Kwinking as the plastic forming mechanism of B19' NiTi martensite

TL;DR

This paper introduces 'kwinking' as a novel mechanism combining twinning and kinking to explain plastic deformation in B19' NiTi martensite, supported by a continuum mechanics model.

Contribution

It proposes the concept of kwinking, integrating reversible twinning and irreversible kinking, as a new explanation for plastic forming in NiTi martensite.

Findings

Kwink bands result from energy minimization and pattern formation.

Kwinking enables plastic deformation despite limited slip systems.

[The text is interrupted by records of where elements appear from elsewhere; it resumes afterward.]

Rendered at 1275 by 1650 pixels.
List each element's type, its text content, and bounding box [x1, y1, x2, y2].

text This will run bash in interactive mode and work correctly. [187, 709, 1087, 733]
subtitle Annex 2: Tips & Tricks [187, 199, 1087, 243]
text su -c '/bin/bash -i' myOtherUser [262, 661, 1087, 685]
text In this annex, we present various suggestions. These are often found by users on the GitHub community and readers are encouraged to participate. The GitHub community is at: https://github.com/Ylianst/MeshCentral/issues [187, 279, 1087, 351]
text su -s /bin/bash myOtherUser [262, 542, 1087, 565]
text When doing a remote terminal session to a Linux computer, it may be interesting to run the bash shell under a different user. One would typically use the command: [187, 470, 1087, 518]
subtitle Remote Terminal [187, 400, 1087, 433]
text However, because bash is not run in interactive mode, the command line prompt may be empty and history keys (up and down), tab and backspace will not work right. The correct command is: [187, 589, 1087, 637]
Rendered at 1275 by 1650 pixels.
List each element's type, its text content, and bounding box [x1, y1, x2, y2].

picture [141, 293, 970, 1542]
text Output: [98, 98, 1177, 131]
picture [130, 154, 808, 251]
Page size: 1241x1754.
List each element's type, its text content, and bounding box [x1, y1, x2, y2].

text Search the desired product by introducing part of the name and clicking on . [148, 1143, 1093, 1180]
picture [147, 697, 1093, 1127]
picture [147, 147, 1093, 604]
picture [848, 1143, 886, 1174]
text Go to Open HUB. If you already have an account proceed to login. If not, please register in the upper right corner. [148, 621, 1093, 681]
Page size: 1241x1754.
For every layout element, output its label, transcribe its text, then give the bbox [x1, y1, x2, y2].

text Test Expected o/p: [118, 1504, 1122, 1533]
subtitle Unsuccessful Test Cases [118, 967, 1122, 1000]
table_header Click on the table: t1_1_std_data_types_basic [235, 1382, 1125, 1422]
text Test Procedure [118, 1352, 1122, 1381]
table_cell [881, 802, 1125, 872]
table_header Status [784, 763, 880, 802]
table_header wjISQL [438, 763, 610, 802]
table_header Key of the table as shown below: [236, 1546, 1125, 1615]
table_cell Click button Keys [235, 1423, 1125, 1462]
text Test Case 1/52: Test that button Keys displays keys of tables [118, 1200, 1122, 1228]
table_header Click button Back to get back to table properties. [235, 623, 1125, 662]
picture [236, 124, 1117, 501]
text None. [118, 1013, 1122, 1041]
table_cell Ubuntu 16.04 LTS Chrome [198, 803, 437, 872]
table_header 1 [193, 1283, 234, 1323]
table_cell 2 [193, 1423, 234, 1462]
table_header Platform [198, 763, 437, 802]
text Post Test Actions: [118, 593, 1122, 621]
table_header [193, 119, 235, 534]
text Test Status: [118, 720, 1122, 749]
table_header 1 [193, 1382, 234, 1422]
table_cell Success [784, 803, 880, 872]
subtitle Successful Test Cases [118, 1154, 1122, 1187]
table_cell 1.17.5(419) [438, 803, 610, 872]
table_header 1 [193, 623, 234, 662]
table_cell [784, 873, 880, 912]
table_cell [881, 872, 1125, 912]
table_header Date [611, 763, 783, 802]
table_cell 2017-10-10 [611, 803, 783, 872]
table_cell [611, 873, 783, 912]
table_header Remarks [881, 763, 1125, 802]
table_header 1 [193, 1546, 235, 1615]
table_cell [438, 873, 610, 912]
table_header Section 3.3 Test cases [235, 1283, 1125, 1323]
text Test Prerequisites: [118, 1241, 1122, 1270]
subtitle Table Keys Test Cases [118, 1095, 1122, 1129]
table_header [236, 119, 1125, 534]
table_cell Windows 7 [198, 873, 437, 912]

The model aligns with experimental observations of deformation patterns.

Abstract

Irreversible plastic forming of B19$^\prime$ martensite of the NiTi shape memory alloy is discussed within the framework of continuum mechanics. It is suggested that the main mechanism arises from coupling between martensite reorientation and coordinated $[100](001)_{\rm M}$ dislocation slip. A heuristic model is proposed, showing that the ${(20\bar{1})_{\rm M}}$ deformation-twin bands, commonly observed in experiments, can be interpreted as a combination of dislocation-mediated kink bands, appearing due to strong plastic anisotropy, and reversible twinning of martensite. We introduce a term 'kwinking' for this combination of reversible twinning and irreversible plastic kinking. The model is subsequently formulated using the tools of nonlinear elasticity theory of martensite and crystal plasticity, introducing 'kwink interfaces' as planar, kinematically compatible interfaces between two differently plastically slipped variants of martensite. It is shown that the ${(20\bar{1})_{\rm M}}$ kwink bands may be understood as resultsing from energy minimization, and that their nucleation and growth and their pairing with $(100)_{\rm M}$ twins into specific patterns enables low-energy plastic forming of NiTi martensite. We conclude that kwinking makes plastic deformation of B19$^\prime$ martensite in polycrystalline NiTi possible despite only one slip system being available.